Selected text ▸
--- Start ---

NOW, THEREFORE, the Constituent Corporations shall be merged into a single corporation, REM-Council Bluffs, Inc., a

 



 

Minnesota corporation, one of the Constituent Corporations, which shall continue its corporate existence and be the corporation surviving the merger. The terms and conditions of this merger (the “Merger”) and the manner of carrying the same into effect, are as follows:

 

ARTICLE I

 

Effective Date of the Merger

 

The Effective Date of the Merger shall be the date on which Articles of Merger are filed with the Minnesota Secretary of State. Upon the Effective Date of the Merger, the separate existence of the Constituent Corporations shall cease and the Constituent Corporations shall be merged into the Surviving Corporation, REM-Council Bluffs, Inc. as a Minnesota corporation.

 

ARTICLE II

 

Governing Laws; Articles of
Incorporation: Authorized Shares

 

The laws of the State of Minnesota shall govern the Surviving Corporation, and the interpretation and enforcement of this Plan. The Articles of Incorporation of REM-Council Bluffs, Inc. shall remain in effect as the Articles of Incorporation of the Surviving Corporation subsequent to the Merger until the same may be further altered or amended in accordance with the provisions thereof.

 

 



 

ARTICLE III

 

Bylaws: Registered Office

 

The Bylaws of the Surviving Corporation as of the Effective Date of the Merger shall be the Bylaws of the Surviving Corporation after the Merger, except that Article III, Section 2, is amended as of the Effective Date of the Merger by deleting therefrom the phrase “(not less than three (3))”. The registered office of Surviving Corporation shall be 6921 York Avenue South, Edina, Minnesota 55435 after the Merger.

--- End ---

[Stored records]

--- Start ---

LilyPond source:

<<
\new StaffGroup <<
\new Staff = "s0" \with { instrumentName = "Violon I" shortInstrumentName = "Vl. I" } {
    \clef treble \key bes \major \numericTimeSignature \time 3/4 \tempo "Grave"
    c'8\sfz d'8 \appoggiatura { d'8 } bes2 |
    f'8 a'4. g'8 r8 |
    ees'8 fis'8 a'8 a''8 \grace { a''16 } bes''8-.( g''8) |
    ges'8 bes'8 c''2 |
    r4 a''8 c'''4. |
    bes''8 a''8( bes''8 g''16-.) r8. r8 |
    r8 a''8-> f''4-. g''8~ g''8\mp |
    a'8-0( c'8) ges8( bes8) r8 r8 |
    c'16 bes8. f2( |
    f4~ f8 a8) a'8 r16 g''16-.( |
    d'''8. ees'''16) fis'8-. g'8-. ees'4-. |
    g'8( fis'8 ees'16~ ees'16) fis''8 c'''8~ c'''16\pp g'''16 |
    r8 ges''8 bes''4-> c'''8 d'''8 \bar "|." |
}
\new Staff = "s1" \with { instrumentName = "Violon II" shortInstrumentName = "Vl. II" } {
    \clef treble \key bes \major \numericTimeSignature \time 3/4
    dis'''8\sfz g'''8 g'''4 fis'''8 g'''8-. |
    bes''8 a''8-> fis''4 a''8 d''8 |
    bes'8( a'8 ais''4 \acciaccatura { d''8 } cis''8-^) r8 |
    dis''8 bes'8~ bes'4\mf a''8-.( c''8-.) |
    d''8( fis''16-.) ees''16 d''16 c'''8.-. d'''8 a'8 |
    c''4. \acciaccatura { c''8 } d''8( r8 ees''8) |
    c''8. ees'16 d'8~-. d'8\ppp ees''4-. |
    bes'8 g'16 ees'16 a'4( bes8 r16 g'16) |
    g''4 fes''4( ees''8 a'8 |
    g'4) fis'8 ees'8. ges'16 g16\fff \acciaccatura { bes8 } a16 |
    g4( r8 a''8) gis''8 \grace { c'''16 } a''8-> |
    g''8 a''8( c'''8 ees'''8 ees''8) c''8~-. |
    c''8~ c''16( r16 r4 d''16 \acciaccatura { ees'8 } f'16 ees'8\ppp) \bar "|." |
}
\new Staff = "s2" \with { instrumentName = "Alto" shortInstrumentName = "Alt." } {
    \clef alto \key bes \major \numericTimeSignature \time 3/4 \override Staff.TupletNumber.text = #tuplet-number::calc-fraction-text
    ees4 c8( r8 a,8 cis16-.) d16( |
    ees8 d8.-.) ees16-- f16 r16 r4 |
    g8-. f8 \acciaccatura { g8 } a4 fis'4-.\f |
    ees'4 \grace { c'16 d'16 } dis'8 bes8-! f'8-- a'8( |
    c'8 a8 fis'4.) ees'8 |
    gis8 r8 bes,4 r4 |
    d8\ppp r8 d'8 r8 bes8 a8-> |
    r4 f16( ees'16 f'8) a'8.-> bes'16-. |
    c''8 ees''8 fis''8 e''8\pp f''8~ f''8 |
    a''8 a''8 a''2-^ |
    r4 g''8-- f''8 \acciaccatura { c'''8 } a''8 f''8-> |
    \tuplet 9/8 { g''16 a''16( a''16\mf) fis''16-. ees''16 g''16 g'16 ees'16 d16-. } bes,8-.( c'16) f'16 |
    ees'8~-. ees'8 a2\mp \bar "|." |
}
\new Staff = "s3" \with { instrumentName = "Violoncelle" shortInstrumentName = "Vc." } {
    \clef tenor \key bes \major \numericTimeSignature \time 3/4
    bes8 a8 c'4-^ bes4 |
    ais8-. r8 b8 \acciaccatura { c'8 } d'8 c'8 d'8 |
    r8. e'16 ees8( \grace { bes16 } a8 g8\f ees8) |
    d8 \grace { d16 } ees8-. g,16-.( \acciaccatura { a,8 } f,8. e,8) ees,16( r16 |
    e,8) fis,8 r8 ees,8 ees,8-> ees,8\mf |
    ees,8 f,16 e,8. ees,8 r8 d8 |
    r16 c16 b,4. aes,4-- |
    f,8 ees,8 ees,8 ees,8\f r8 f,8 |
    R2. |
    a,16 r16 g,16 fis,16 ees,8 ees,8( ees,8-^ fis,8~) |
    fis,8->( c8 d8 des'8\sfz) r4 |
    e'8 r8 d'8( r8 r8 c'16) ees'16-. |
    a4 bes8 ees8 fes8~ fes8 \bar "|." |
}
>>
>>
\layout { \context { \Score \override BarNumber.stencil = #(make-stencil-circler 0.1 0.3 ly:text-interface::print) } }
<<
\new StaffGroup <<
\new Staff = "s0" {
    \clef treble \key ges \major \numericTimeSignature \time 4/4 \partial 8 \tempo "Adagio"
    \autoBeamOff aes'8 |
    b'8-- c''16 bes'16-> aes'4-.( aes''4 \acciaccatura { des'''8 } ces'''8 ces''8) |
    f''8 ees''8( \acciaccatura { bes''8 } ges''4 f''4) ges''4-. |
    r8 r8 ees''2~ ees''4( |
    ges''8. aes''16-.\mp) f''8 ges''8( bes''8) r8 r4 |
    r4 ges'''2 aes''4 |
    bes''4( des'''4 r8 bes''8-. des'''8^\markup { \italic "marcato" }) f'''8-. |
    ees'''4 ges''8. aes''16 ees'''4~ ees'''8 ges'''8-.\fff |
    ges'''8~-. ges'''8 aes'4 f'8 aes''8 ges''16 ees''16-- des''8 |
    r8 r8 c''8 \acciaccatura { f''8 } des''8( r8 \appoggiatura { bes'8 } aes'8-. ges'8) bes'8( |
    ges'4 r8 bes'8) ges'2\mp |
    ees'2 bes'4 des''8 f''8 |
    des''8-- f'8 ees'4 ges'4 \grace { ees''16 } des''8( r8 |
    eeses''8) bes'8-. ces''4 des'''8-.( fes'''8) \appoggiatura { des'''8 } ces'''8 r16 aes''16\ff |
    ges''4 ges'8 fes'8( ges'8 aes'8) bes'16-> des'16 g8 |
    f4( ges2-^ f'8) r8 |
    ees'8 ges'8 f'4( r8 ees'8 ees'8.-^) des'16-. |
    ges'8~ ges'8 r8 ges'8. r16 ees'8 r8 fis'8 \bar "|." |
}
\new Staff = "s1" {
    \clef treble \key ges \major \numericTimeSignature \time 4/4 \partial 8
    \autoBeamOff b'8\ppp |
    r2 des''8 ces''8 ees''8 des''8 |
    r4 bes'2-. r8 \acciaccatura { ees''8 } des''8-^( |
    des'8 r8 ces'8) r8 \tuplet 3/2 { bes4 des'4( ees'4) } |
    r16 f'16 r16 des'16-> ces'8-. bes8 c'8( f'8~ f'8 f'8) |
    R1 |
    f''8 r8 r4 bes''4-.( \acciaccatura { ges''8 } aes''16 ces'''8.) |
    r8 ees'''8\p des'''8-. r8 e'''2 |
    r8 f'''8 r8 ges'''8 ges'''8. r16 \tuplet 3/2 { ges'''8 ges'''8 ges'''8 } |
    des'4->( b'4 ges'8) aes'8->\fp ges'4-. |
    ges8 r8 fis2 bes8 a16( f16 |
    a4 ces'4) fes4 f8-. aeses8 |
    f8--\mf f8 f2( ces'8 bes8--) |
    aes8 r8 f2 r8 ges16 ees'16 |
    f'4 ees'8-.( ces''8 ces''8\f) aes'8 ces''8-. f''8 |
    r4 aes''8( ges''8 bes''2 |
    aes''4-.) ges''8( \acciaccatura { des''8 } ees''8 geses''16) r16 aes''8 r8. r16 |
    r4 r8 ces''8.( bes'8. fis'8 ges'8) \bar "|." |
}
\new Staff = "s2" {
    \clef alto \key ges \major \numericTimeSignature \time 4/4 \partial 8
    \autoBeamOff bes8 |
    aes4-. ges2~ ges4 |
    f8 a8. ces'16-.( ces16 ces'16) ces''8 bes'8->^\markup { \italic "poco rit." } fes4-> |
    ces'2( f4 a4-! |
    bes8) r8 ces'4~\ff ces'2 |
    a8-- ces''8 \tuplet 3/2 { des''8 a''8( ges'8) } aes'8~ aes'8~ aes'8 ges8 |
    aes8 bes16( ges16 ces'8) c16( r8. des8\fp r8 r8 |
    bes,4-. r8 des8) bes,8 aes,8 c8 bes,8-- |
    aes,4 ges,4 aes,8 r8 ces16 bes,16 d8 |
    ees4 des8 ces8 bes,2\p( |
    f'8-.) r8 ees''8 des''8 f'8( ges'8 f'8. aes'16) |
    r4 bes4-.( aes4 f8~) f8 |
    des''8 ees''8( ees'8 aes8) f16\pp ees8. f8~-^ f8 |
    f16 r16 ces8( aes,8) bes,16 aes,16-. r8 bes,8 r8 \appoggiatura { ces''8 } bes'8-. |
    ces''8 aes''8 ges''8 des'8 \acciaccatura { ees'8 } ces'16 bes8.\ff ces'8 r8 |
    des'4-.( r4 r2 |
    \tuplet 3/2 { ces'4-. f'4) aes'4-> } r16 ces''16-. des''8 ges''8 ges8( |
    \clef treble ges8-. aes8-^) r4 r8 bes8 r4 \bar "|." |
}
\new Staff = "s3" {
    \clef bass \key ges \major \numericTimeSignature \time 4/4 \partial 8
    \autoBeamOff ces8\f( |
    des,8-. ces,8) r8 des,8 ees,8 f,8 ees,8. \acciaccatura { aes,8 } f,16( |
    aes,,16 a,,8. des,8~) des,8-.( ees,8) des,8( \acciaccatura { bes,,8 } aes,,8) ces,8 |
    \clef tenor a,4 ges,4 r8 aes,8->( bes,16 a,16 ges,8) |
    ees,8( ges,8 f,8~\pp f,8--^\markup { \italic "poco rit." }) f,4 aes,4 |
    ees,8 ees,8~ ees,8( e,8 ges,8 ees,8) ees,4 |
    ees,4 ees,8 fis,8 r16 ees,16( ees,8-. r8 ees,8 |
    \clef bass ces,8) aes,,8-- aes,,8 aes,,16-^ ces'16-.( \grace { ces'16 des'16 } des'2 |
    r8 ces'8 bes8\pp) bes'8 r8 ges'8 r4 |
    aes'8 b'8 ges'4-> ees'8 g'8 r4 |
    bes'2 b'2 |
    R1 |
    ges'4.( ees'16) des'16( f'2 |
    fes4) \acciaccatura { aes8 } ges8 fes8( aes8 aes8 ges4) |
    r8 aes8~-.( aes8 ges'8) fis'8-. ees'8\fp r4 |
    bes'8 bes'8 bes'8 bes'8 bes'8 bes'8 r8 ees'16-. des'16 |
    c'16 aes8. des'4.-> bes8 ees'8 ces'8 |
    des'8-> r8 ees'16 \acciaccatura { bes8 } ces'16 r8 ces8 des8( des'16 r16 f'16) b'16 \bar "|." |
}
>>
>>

--- End ---

Problems to solve ▸
(1) For each statement, say whether the merger plan agrees with it. Answer yes or no and quote the deciding words. (a) The Effective Date of the Merger is the date the Articles of Merger are filed with the Minnesota Secretary of State. (b) After the Merger, the Surviving Corporation will adopt new Articles of Incorporation. (c) The change to the Bylaws deletes a phrase from Article III, Section 2.
(2) Please transcribe the merger plan, starting at "The laws of" and ending at "the provisions thereof.".
These records aren't needed for this work.

Responses per task ▸
(1)
(a) Yes: "The Effective Date of the Merger shall be the date on which Articles of Merger are filed with the Minnesota Secretary of State."
(b) No: "The Articles of Incorporation of REM-Council Bluffs, Inc. shall remain in effect as the Articles of Incorporation of the Surviving Corporation subsequent to the Merger"
(c) Yes: "Article III, Section 2, is amended as of the Effective Date of the Merger by deleting therefrom the phrase “(not less than three (3))”"

(2)
The laws of the State of Minnesota shall govern the Surviving Corporation, and the interpretation and enforcement of this Plan. The Articles of Incorporation of REM-Council Bluffs, Inc. shall remain in effect as the Articles of Incorporation of the Surviving Corporation subsequent to the Merger until the same may be further altered or amended in accordance with the provisions thereof.